Goal of the exercise
Can you write out the text of the records below word for word, leaving out the pictures?

**** Exercise data

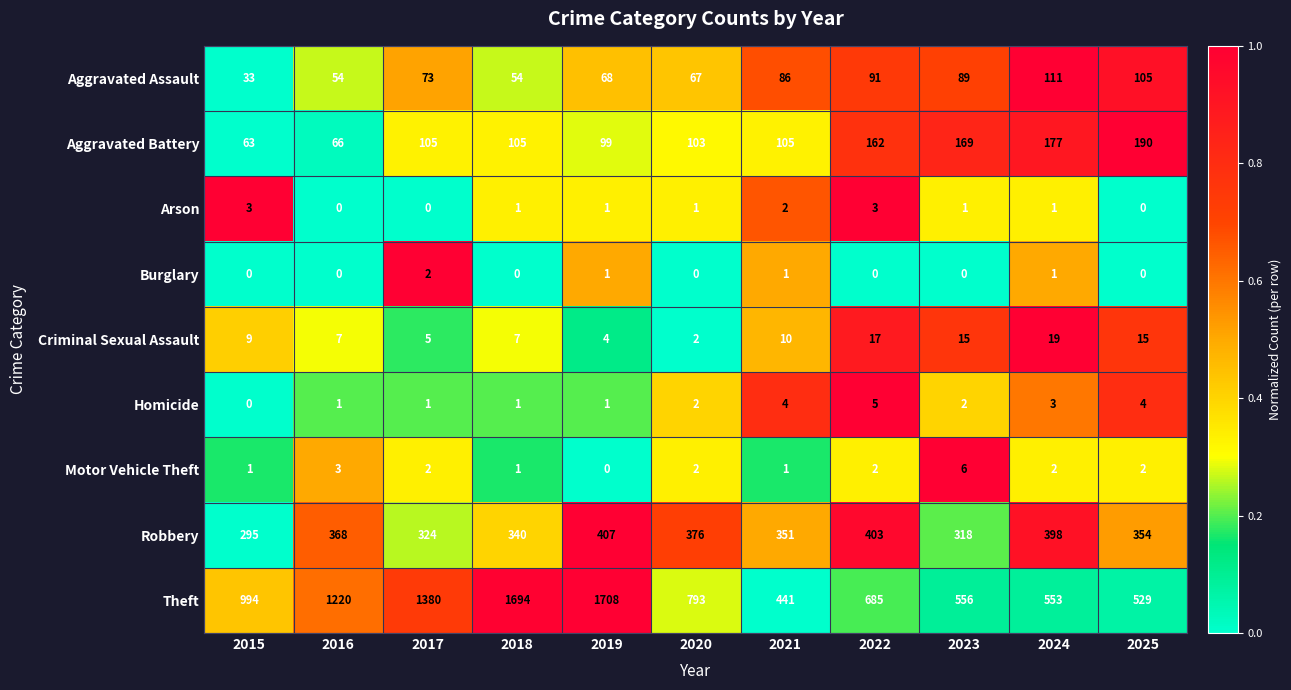

How many Burglary values are between 0 and 1?

10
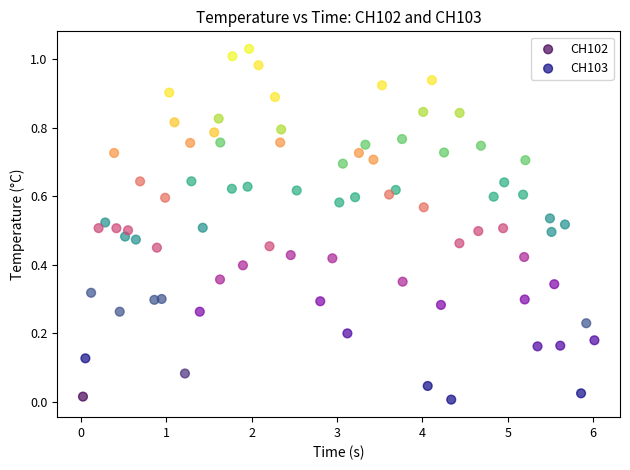

Which series contains the highest Y value?

CH103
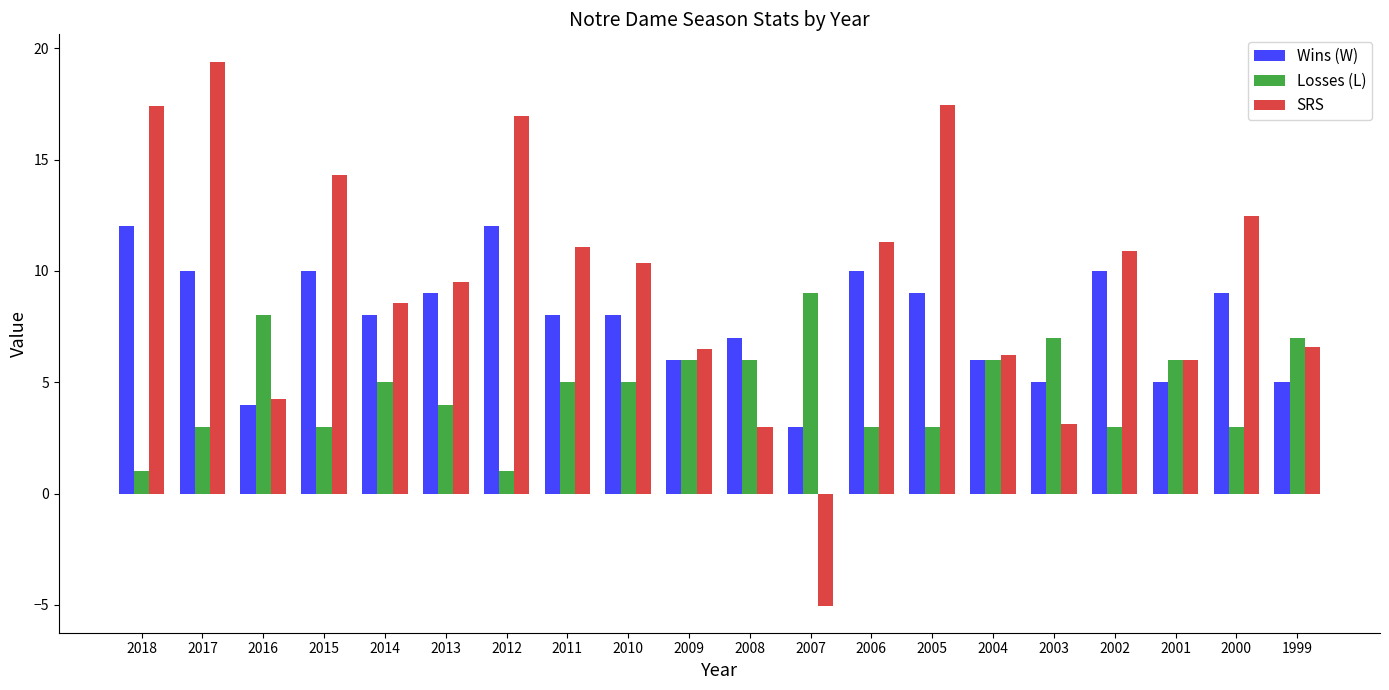

What are all the series names shown in the legend?

Wins (W), Losses (L), SRS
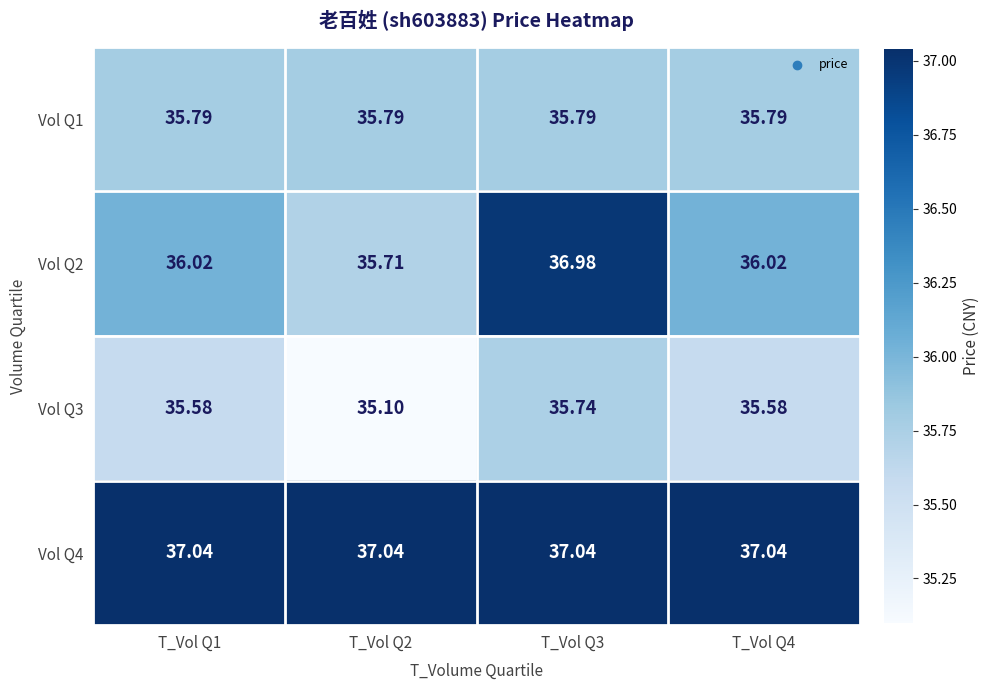

Which label corresponds to the smallest value in the chart?

T_Vol Q2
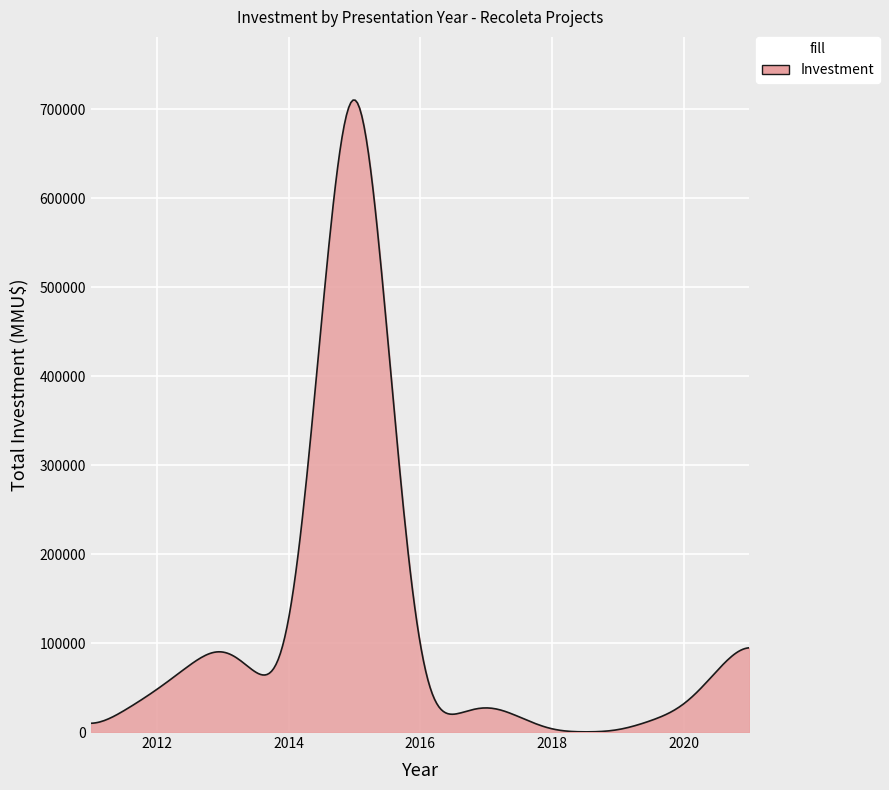

What is the difference between the maximum and minimum values?

710002.9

********

Solved exercise
How many Burglary values are between 0 and 1?

10

Which series contains the highest Y value?

CH103

What are all the series names shown in the legend?

Wins (W), Losses (L), SRS

Which label corresponds to the smallest value in the chart?

T_Vol Q2

What is the difference between the maximum and minimum values?

710002.9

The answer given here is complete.